SET OF TASKS:
(1) Answer from the passage on the Royal Conservatory of Brussels:
(a) In what year did the conservatory start its activities?
(b) In what year did the institution split into two separate entities?
(c) Which of the two entities became one of the Schools of Arts of the Erasmus University College?
(2) Extend the passage on the Royal Conservatory of Brussels, starting after its last sentence.

EXTRACT TO READ:
+ + + + + + +
The Royal Conservatory of Brussels (, ) is a historic conservatory in Brussels, Belgium. Starting its activities in 1813, it received its official name in 1832. Providing performing music and drama courses, the institution became renowned partly because of the international reputation of its successive directors such as François-Joseph Fétis, François-Auguste Gevaert, Edgar Tinel, Joseph Jongen or Marcel Poot, but more because it has been attended by many of the top musicians, actors and artists in Belgium such as Arthur Grumiaux, José Van Dam, Sigiswald Kuijken, Josse De Pauw, Luk van Mello and Luk De Konink. Adolphe Sax, inventor of the saxophone, also studied at the Brussels Conservatory.

In 1967, the institution split into two separate entities: the , which teaches in Dutch, and the , which continued teaching in French. While the French-speaking entity remained an independent public institution of higher education (École supérieure des arts), the Flemish entity integrated the Erasmus University College as one of its Schools of Arts.
+ + + + + + +
SUPPLIED DATA:
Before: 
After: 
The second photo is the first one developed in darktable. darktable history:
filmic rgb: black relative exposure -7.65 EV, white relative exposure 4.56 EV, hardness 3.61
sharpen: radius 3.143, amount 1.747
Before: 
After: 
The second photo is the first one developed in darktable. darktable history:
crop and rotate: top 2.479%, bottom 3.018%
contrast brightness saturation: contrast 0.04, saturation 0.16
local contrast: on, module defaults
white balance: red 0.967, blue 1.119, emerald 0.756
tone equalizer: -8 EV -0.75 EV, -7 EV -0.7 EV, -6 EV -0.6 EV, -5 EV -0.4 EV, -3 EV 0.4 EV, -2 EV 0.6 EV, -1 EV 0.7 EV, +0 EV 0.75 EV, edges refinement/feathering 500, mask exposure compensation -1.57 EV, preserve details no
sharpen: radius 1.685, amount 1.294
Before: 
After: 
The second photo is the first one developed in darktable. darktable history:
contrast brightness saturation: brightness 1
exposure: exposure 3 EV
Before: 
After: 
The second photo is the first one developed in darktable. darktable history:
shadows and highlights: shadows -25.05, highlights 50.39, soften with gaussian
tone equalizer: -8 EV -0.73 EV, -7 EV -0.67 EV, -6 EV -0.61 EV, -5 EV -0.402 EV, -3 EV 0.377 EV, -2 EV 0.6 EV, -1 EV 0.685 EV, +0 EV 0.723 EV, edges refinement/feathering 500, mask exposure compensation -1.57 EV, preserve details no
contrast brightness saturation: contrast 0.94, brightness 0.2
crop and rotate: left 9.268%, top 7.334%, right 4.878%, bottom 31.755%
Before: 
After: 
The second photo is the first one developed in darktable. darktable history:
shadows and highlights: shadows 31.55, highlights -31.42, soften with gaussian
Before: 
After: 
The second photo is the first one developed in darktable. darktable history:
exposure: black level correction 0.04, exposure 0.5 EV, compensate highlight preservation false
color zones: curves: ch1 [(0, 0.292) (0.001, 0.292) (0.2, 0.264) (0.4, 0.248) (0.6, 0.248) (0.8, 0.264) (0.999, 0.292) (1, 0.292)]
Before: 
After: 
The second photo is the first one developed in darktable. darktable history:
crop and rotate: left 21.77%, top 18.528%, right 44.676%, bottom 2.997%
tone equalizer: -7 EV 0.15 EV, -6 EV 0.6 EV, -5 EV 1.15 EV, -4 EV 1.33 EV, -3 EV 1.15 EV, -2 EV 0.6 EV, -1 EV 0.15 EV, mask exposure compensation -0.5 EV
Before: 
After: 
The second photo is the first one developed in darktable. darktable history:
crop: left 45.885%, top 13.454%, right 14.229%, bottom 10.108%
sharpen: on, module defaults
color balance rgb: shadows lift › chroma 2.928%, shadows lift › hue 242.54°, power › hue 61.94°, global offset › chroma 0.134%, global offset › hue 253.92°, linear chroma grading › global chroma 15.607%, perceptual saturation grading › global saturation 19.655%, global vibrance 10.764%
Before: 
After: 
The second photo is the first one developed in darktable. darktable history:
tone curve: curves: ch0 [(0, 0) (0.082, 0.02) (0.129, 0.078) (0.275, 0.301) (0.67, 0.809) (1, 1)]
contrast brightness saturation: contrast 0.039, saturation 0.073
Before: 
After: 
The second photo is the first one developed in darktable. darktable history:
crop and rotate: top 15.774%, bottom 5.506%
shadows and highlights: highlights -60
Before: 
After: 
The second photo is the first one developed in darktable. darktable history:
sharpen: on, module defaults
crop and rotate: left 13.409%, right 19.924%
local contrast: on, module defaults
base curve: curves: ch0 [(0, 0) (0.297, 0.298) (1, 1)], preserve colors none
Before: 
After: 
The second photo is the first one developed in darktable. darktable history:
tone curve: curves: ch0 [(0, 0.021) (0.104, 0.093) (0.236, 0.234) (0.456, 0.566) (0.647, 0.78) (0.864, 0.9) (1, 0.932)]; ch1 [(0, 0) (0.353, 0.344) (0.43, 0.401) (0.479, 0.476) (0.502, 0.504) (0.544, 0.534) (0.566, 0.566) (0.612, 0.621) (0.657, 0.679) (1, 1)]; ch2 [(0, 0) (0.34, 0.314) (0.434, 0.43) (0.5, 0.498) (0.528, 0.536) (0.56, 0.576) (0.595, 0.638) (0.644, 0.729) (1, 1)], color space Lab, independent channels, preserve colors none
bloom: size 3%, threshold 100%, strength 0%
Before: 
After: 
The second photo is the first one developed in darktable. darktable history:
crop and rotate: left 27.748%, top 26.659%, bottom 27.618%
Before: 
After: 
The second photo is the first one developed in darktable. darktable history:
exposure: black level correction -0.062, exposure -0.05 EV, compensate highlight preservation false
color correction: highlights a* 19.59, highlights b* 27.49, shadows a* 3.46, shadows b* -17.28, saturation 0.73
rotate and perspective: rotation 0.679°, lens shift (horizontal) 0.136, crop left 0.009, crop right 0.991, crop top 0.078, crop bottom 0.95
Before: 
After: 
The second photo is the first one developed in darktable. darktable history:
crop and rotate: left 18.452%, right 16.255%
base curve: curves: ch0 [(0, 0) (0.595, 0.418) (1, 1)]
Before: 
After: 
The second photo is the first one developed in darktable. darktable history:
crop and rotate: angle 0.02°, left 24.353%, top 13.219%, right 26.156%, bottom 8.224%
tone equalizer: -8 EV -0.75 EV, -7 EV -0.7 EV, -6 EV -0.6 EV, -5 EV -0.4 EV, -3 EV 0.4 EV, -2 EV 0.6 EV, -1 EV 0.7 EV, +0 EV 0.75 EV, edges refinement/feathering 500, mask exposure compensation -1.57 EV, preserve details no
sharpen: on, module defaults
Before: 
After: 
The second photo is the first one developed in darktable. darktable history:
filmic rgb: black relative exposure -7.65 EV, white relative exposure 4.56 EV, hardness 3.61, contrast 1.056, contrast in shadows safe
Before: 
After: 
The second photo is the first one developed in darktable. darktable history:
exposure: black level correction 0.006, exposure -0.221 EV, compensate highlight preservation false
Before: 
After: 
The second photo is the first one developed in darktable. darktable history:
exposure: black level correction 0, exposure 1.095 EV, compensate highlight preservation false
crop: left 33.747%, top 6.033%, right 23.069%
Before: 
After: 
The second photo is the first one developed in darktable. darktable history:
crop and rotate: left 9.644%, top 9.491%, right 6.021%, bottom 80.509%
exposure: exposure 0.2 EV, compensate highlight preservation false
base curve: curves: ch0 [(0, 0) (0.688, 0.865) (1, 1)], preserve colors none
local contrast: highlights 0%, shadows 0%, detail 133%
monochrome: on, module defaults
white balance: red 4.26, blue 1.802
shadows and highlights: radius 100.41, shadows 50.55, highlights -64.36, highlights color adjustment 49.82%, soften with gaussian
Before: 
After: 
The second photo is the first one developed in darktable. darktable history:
+ + + + + + +
THE RESULTS:
(1)
(a) 1813
(b) 1967
(c) The Flemish entity, which teaches in Dutch.

(2)
Building 
The current Royal Conservatory building consists of three wings arranged around a courtyard and is the work of architect Jean-Pierre Cluysenaer, built to his designs between 1872 and 1876.

The style is neo-Renaissance, influenced by the Lescot Wing of the Louvre. The decorative program of the facade is very elaborate, with five separate pediment sculptures (Instrumental Music by Liège sculptor Adolphe Fassin, Orchestration by Charles van der Stappen, Composition by Antwerp sculptor Frans Deckers, Performing Arts by Antoine-Félix Bouré, and Poetry by Tournai sculptor Barthélemy Frison) and other incidental work including garlands, caryatids, palm trees and musical instruments by sculptors Georges Houtstont, Paul de Vigne, Antoine-Joseph Van Rasbourgh, Auguste Braekevelt, and Égide Mélot.

Auxiliary activities

Concerts 
Each year a variety of regular student concerts and performances is organised by the Conservatory, boasting over hundred events and enhanced by two festivals.

The right wing of the Conservatory contains a 600 seats ornate concert hall in Napoleon-III style with exceptional acoustic qualities, equipped with a Cavaillé-Coll organ.

Musical Instrument Museum (MIM)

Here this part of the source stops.